## OBJECTIFS
1: Recopiez à l'identique le passage du texte sur le film « Attache-moi ! » qui s'ouvre sur les mots contenant « Il s’agit de » et se clôt sur « scabreux sont désamorcés. ».
2: Répondez aux questions suivantes sur le texte consacré au film « Attache-moi ! ».
(a) Dans quel type d'hôpital Ricky a-t-il séjourné ?
(b) Dans quel genre de cinéma Marina cherche-t-elle à faire carrière ?
(c) Quel acteur interprète Ricky ?
3: Poursuivez le texte sur le film « Attache-moi ! » à partir de sa dernière phrase.

## EXTRAIT FOURNI
====
Marina est une actrice
porno, cherchant à faire carrière dans le cinéma "traditionnel". Une
nuit, elle a couché avec un jeune marginal nommé Ricky, qu'elle ne connaissait
pas. Depuis, Ricky a fait un séjour dans un hôpital psychiatrique, où il a
nourri l'espoir de retrouver Marina et de vivre avec elle. À peine sorti de
l'hôpital, il décide de séquestrer Marina dans son propre appartement, espérant
la séduire.
Attache-moi !
voit Pedro Almodovar habilement croiser une approche plus sobre et dans le
postulat l’excentricité intacte de ses premiers films. Son amour des marginaux
s’exprime ici avec Ricky (Antonio Banderas), jeune homme ayant navigué entre
maison de correction et asile psychiatrique qu’il s’apprête à quitter, enfin
apte à la vie civile. Son désir le plus cher est de construire tout e qui lui a
manqué jusque-là, une vie de famille normale avec une femme et des enfants.
Cependant sa personnalité et son rapport à l’autre s’est construit par des
relations sexuelles fugaces au fil de ses fugues (ou avec la directrice de l’hôpital
et les infirmières notamment) et sa quête de normalité va paradoxalement passer
par des actes hors-normes. Bien conscient que son passif ne lui permettra pas
de conquérir l’amour de sa vie de façon classique, il va forcer le destin.
Il s’agit de Marina (Victoria Abril) femme au parcours
finalement aussi accidenté (ancienne actrice de porno et junkie) également en
recherche de d’acceptation mais côté professionnel en tournant un film
traditionnel. Lorsque Ricky va enlever et séquestrer Marina, la promiscuité va
ainsi servir de révélateur pour tous les deux. La nature sordide du postulat
est totalement désamorcée par la personnalité de Ricky et la prestation
touchante d’Antonio Banderas. La situation est douteuse mais jamais son
déroulement. Hormis la violence maladroite de la scène où Ricky s’introduit
dans l’appartement, tous les contours possiblement scabreux sont désamorcés.
Ricky force la promiscuité avec Marina dans le seul but pour éveiller les
sentiments de celle-ci. Ainsi la dimension sexuelle est désamorcée avec une
nudité furtivement exposée et avec gêne, tout comme l’absence de sensualité
et/ou de fétichisme lorsque notre héros ligote son otage.
====
Items répertoriés dans un jeu de données
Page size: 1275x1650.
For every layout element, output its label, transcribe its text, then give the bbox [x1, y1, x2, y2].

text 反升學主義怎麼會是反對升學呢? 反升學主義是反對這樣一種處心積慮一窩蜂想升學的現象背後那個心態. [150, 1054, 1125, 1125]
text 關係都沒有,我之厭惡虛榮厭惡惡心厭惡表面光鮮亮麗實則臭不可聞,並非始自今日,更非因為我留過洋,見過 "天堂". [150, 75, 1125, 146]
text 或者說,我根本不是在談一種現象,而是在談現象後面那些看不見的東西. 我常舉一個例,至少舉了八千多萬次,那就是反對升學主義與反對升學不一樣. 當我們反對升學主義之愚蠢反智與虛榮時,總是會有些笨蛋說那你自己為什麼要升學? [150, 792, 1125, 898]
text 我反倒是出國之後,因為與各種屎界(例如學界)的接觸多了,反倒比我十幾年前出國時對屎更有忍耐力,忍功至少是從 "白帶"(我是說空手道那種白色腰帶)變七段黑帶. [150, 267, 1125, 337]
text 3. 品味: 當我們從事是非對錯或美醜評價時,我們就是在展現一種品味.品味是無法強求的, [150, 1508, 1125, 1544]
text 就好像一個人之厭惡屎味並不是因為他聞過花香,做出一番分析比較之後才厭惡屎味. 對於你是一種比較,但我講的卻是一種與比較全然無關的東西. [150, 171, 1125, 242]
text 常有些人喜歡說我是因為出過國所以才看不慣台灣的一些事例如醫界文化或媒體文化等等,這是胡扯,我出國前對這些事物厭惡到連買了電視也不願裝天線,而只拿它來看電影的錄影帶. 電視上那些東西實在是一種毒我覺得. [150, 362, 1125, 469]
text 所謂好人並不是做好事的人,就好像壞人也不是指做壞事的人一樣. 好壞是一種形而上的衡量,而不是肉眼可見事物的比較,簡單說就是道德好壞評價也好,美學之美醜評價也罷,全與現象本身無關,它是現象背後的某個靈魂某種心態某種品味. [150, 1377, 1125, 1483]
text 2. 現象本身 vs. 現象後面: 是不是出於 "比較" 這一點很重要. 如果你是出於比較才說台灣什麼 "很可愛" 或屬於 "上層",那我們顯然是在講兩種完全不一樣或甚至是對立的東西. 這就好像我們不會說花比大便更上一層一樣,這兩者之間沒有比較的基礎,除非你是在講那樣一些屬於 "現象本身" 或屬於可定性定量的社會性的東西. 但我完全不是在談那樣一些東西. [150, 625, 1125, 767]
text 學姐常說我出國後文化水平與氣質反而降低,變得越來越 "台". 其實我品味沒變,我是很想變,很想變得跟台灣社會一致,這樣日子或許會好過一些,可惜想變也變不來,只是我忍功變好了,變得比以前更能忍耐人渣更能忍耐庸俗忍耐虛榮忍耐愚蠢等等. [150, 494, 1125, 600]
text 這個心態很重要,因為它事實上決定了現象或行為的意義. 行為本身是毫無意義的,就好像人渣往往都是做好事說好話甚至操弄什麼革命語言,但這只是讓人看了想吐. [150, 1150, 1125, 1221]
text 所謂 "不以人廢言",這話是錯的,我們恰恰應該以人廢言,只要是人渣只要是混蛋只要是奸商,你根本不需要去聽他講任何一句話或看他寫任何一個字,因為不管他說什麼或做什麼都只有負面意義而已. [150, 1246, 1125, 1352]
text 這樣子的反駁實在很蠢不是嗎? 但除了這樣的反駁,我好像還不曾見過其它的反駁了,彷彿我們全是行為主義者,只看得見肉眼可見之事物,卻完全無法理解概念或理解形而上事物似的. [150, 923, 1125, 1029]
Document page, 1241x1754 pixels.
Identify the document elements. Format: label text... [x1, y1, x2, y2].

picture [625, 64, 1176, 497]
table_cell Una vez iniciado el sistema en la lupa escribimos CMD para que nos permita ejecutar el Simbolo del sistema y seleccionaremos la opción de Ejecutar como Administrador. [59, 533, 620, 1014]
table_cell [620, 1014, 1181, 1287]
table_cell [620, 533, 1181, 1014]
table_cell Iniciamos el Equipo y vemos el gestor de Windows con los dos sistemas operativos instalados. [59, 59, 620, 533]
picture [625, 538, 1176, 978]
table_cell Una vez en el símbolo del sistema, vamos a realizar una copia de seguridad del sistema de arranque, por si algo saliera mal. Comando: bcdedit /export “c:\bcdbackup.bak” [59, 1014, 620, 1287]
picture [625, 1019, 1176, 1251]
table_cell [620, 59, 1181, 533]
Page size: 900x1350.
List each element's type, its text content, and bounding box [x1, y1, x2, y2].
====
## RÉPONSES AUX TÂCHES
1:
Il s’agit de Marina (Victoria Abril) femme au parcours
finalement aussi accidenté (ancienne actrice de porno et junkie) également en
recherche de d’acceptation mais côté professionnel en tournant un film
traditionnel. Lorsque Ricky va enlever et séquestrer Marina, la promiscuité va
ainsi servir de révélateur pour tous les deux. La nature sordide du postulat
est totalement désamorcée par la personnalité de Ricky et la prestation
touchante d’Antonio Banderas. La situation est douteuse mais jamais son
déroulement. Hormis la violence maladroite de la scène où Ricky s’introduit
dans l’appartement, tous les contours possiblement scabreux sont désamorcés.

2:
(a) Un hôpital psychiatrique.
(b) Le cinéma « traditionnel ».
(c) Antonio Banderas.

3:
Tout l’art d’Almodovar fonctionne sur le décalage. Ricky
cherche à se faire aimer de la façon la plus folle qui soi, l’acceptation d’elle-même
par Marina passe par un syndrome de Stokholm. La quête de Ricky s’oppose à la
société espagnole exubérante de la Movida ou toutes les traditions devaient
être bousculées. Visuellement cela se traduit par l’excentricité des
environnements avec plateau de tournage déluré, mais aussi le décor luxuriant de
l’appartement (le second qu’investissent les personnages sur le palier) chargé
de couleurs, d’objet et de tableaux tapageurs.
Cet arrière-plan outrancier sert
une situation toute en retenue masquant des sentiments aussi à vif. L’intimité
forcée rend le rejet d’autant plus douloureux (Marina admonestant Ricky sur le
fait qu’elle ne l’aimera jamais) mais laisser éclater l’amour de façon toujours
inattendue. La retenue avec laquelle Ricky ligote sa prisonnière interpelle,
tout comme la tendresse de Marina face à son geôlier vulnérable et blessé qu’elle
va soigner. Le rapprochement se fait à la fois par des fêlures communes et par
une complicité des corps que la promiscuité n’a non pas éveillée mais ravivée
(puisqu’il s’avèrera que les deux ont déjà partagée une nuit par le passé. Ainsi délesté de codes moraux et romantiques classiques,
Pedro Almodovar peut entériner la complexité de cet amour avec ce type de dialogues :
- Tu vas m’attendre ou tu t’enfuir ?
- Je ne sais pas. Mieux vaut m’attacher…
Magnifique réussite qui lancera la carrière d’Antonio Banderas
à l’international.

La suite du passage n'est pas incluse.